Curtis Martin was inducted into the Pro Football Hall of Fame on August 4, 2012.

However, his induction speech seemed to have stopped time and will forever be remembered as one of the greatest stories ever told by any professional athlete.

At a time when player arrests and off-the-field transgressions are at an all-time high, we sometimes forget about the truly heroic, inspirational figures that professional athletes can be.


Approaching the podium with no prepared speech or note cards, Martin recalled a troubled youth that included the discovery of his grandmother beaten and stabbed  to death in her apartment when he was nine years old.

And watching his father literally torture his mother by means including beating and burning her, and a time at fifteen years old when he had a gun pulled on him, and fired, only to have six clicks of the trigger misfire, while on the seventh with the gun pointed away from his head, a bullet was finally expelled.

Martin recalled how he lacked a passion for the game of football. Although he used it as a means to escape the hardships of his reality, his heart was not into it. Upon being drafted by the Patriots in 1995, Martin turned to his family and stated he didn’t want to play football.

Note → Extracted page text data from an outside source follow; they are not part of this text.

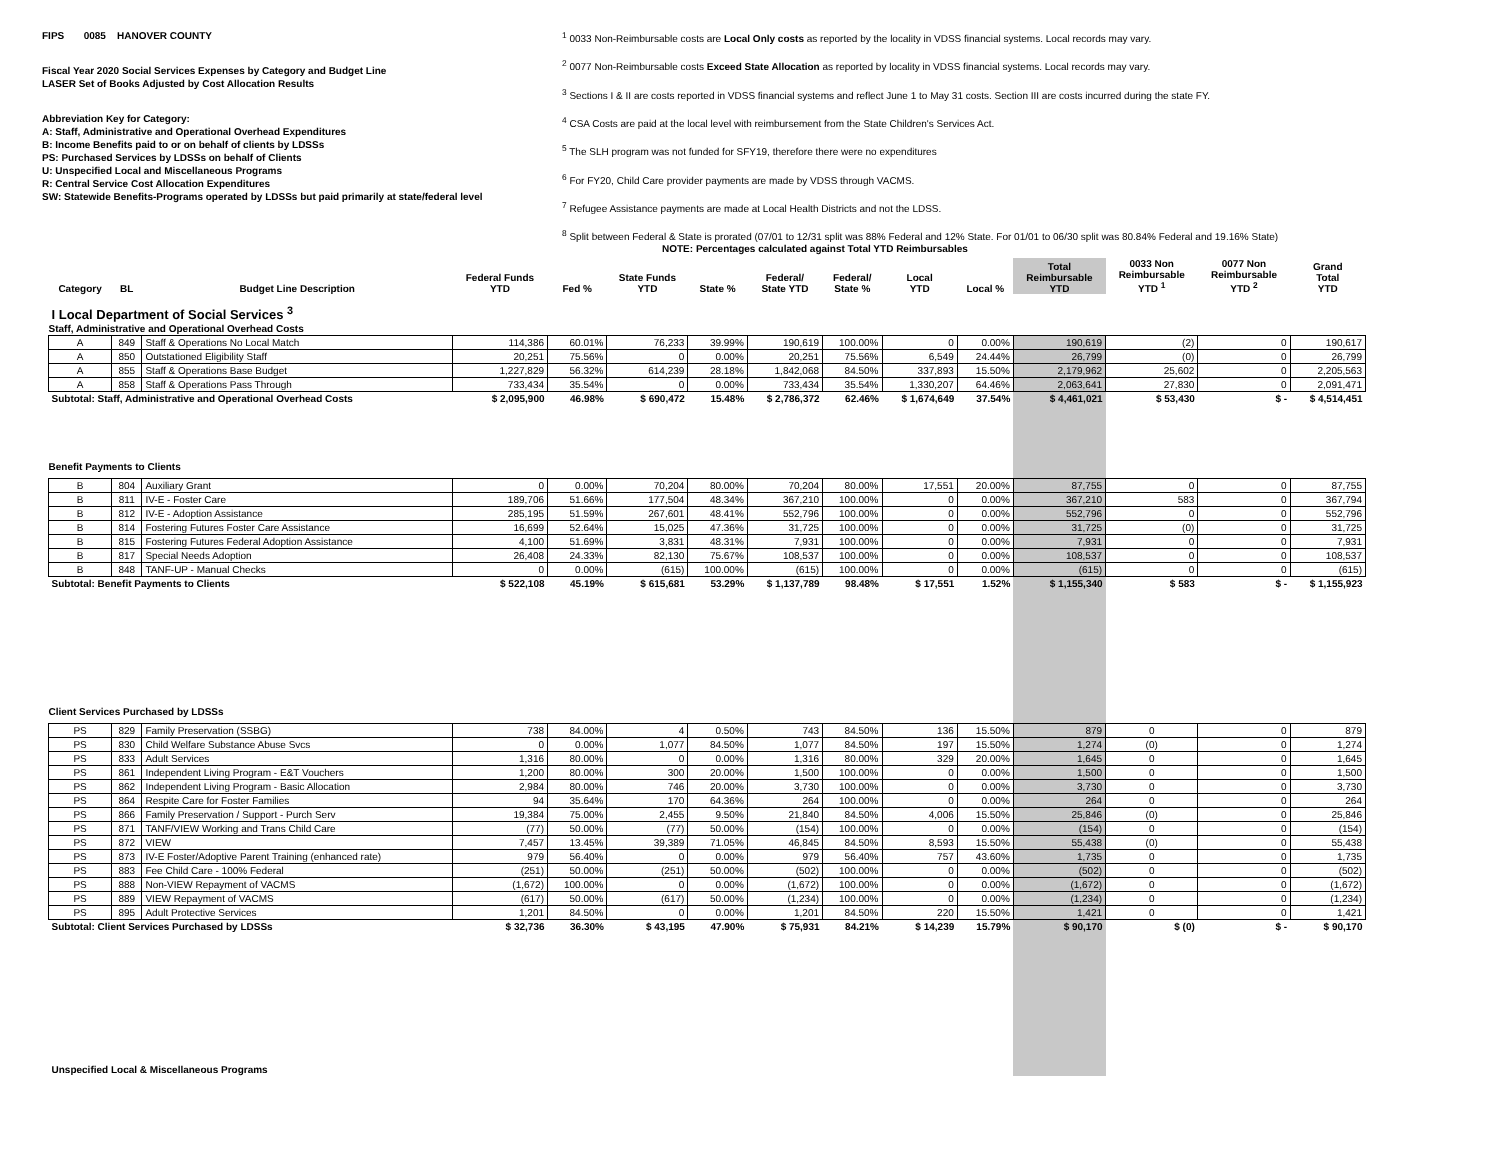FIPS 0085 HANOVER COUNTY
Fiscal Year 2020 Social Services Expenses by Category and Budget Line
LASER Set of Books Adjusted by Cost Allocation Results
Abbreviation Key for Category:
A: Staff, Administrative and Operational Overhead Expenditures
B: Income Benefits paid to or on behalf of clients by LDSSs
PS: Purchased Services by LDSSs on behalf of Clients
U: Unspecified Local and Miscellaneous Programs
R: Central Service Cost Allocation Expenditures
SW: Statewide Benefits-Programs operated by LDSSs but paid primarily at state/federal level
<sup>1</sup> 0033 Non-Reimbursable costs are Local Only costs as reported by the locality in VDSS financial systems. Local records may vary.
<sup>2</sup> 0077 Non-Reimbursable costs Exceed State Allocation as reported by locality in VDSS financial systems. Local records may vary.
<sup>3</sup> Sections I & II are costs reported in VDSS financial systems and reflect June 1 to May 31 costs. Section III are costs incurred during the state FY.
<sup>4</sup> CSA Costs are paid at the local level with reimbursement from the State Children's Services Act.
<sup>5</sup> The SLH program was not funded for SFY19, therefore there were no expenditures
<sup>6</sup> For FY20, Child Care provider payments are made by VDSS through VACMS.
<sup>7</sup> Refugee Assistance payments are made at Local Health Districts and not the LDSS.
<sup>8</sup> Split between Federal & State is prorated (07/01 to 12/31 split was 88% Federal and 12% State. For 01/01 to 06/30 split was 80.84% Federal and 19.16% State)
NOTE: Percentages calculated against Total YTD Reimbursables
| Category | BL | Budget Line Description | Federal Funds YTD | Fed % | State Funds YTD | State % | Federal/ State YTD | Federal/ State % | Local YTD | Local % | Total Reimbursable YTD | 0033 Non Reimbursable YTD <sup>1</sup> | 0077 Non Reimbursable YTD <sup>2</sup> | Grand Total YTD |
| --- | --- | --- | --- | --- | --- | --- | --- | --- | --- | --- | --- | --- | --- | --- |
| I Local Department of Social Services <sup>3</sup> | | | | | | | | | | | | | | |
| Staff, Administrative and Operational Overhead Costs | | | | | | | | | | | | | | |
| A | 849 | Staff & Operations No Local Match | 114,386 | 60.01% | 76,233 | 39.99% | 190,619 | 100.00% | 0 | 0.00% | 190,619 | (2) | 0 | 190,617 |
| A | 850 | Outstationed Eligibility Staff | 20,251 | 75.56% | 0 | 0.00% | 20,251 | 75.56% | 6,549 | 24.44% | 26,799 | (0) | 0 | 26,799 |
| A | 855 | Staff & Operations Base Budget | 1,227,829 | 56.32% | 614,239 | 28.18% | 1,842,068 | 84.50% | 337,893 | 15.50% | 2,179,962 | 25,602 | 0 | 2,205,563 |
| A | 858 | Staff & Operations Pass Through | 733,434 | 35.54% | 0 | 0.00% | 733,434 | 35.54% | 1,330,207 | 64.46% | 2,063,641 | 27,830 | 0 | 2,091,471 |
| Subtotal: Staff, Administrative and Operational Overhead Costs | | | $ 2,095,900 | 46.98% | $ 690,472 | 15.48% | $ 2,786,372 | 62.46% | $ 1,674,649 | 37.54% | $ 4,461,021 | $ 53,430 | $ - | $ 4,514,451 |
| Benefit Payments to Clients | | | | | | | | | | | | | | |
| B | 804 | Auxiliary Grant | 0 | 0.00% | 70,204 | 80.00% | 70,204 | 80.00% | 17,551 | 20.00% | 87,755 | 0 | 0 | 87,755 |
| B | 811 | IV-E - Foster Care | 189,706 | 51.66% | 177,504 | 48.34% | 367,210 | 100.00% | 0 | 0.00% | 367,210 | 583 | 0 | 367,794 |
| B | 812 | IV-E - Adoption Assistance | 285,195 | 51.59% | 267,601 | 48.41% | 552,796 | 100.00% | 0 | 0.00% | 552,796 | 0 | 0 | 552,796 |
| B | 814 | Fostering Futures Foster Care Assistance | 16,699 | 52.64% | 15,025 | 47.36% | 31,725 | 100.00% | 0 | 0.00% | 31,725 | (0) | 0 | 31,725 |
| B | 815 | Fostering Futures Federal Adoption Assistance | 4,100 | 51.69% | 3,831 | 48.31% | 7,931 | 100.00% | 0 | 0.00% | 7,931 | 0 | 0 | 7,931 |
| B | 817 | Special Needs Adoption | 26,408 | 24.33% | 82,130 | 75.67% | 108,537 | 100.00% | 0 | 0.00% | 108,537 | 0 | 0 | 108,537 |
| B | 848 | TANF-UP - Manual Checks | 0 | 0.00% | (615) | 100.00% | (615) | 100.00% | 0 | 0.00% | (615) | 0 | 0 | (615) |
| Subtotal: Benefit Payments to Clients | | | $ 522,108 | 45.19% | $ 615,681 | 53.29% | $ 1,137,789 | 98.48% | $ 17,551 | 1.52% | $ 1,155,340 | $ 583 | $ - | $ 1,155,923 |
| Client Services Purchased by LDSSs | | | | | | | | | | | | | | |
| PS | 829 | Family Preservation (SSBG) | 738 | 84.00% | 4 | 0.50% | 743 | 84.50% | 136 | 15.50% | 879 | 0 | 0 | 879 |
| PS | 830 | Child Welfare Substance Abuse Svcs | 0 | 0.00% | 1,077 | 84.50% | 1,077 | 84.50% | 197 | 15.50% | 1,274 | (0) | 0 | 1,274 |
| PS | 833 | Adult Services | 1,316 | 80.00% | 0 | 0.00% | 1,316 | 80.00% | 329 | 20.00% | 1,645 | 0 | 0 | 1,645 |
| PS | 861 | Independent Living Program - E&T Vouchers | 1,200 | 80.00% | 300 | 20.00% | 1,500 | 100.00% | 0 | 0.00% | 1,500 | 0 | 0 | 1,500 |
| PS | 862 | Independent Living Program - Basic Allocation | 2,984 | 80.00% | 746 | 20.00% | 3,730 | 100.00% | 0 | 0.00% | 3,730 | 0 | 0 | 3,730 |
| PS | 864 | Respite Care for Foster Families | 94 | 35.64% | 170 | 64.36% | 264 | 100.00% | 0 | 0.00% | 264 | 0 | 0 | 264 |
| PS | 866 | Family Preservation / Support - Purch Serv | 19,384 | 75.00% | 2,455 | 9.50% | 21,840 | 84.50% | 4,006 | 15.50% | 25,846 | (0) | 0 | 25,846 |
| PS | 871 | TANF/VIEW Working and Trans Child Care | (77) | 50.00% | (77) | 50.00% | (154) | 100.00% | 0 | 0.00% | (154) | 0 | 0 | (154) |
| PS | 872 | VIEW | 7,457 | 13.45% | 39,389 | 71.05% | 46,845 | 84.50% | 8,593 | 15.50% | 55,438 | (0) | 0 | 55,438 |
| PS | 873 | IV-E Foster/Adoptive Parent Training (enhanced rate) | 979 | 56.40% | 0 | 0.00% | 979 | 56.40% | 757 | 43.60% | 1,735 | 0 | 0 | 1,735 |
| PS | 883 | Fee Child Care - 100% Federal | (251) | 50.00% | (251) | 50.00% | (502) | 100.00% | 0 | 0.00% | (502) | 0 | 0 | (502) |
| PS | 888 | Non-VIEW Repayment of VACMS | (1,672) | 100.00% | 0 | 0.00% | (1,672) | 100.00% | 0 | 0.00% | (1,672) | 0 | 0 | (1,672) |
| PS | 889 | VIEW Repayment of VACMS | (617) | 50.00% | (617) | 50.00% | (1,234) | 100.00% | 0 | 0.00% | (1,234) | 0 | 0 | (1,234) |
| PS | 895 | Adult Protective Services | 1,201 | 84.50% | 0 | 0.00% | 1,201 | 84.50% | 220 | 15.50% | 1,421 | 0 | 0 | 1,421 |
| Subtotal: Client Services Purchased by LDSSs | | | $ 32,736 | 36.30% | $ 43,195 | 47.90% | $ 75,931 | 84.21% | $ 14,239 | 15.79% | $ 90,170 | $ (0) | $ - | $ 90,170 |
| Unspecified Local & Miscellaneous Programs | | | | | | | | | | | | | | |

That's when his pastor, Leroy Joseph, said: "Curtis, look at it this way … maybe football is just something that God is giving you to do all those wonderful things that you say you want to do for other people. I tell you, it was like a light bulb came on in my head."

Martin went on to amass 14,101 yards rushing and 90 touchdowns. However, his legacy is one of not only great stats, but one of inspiration, dedication, and a work ethic towards not only the game of football, but also in his personal life that is unmatched. Curtis Martin is a reminder that football players can still be heroes, and that greatness can emerge from tragedy.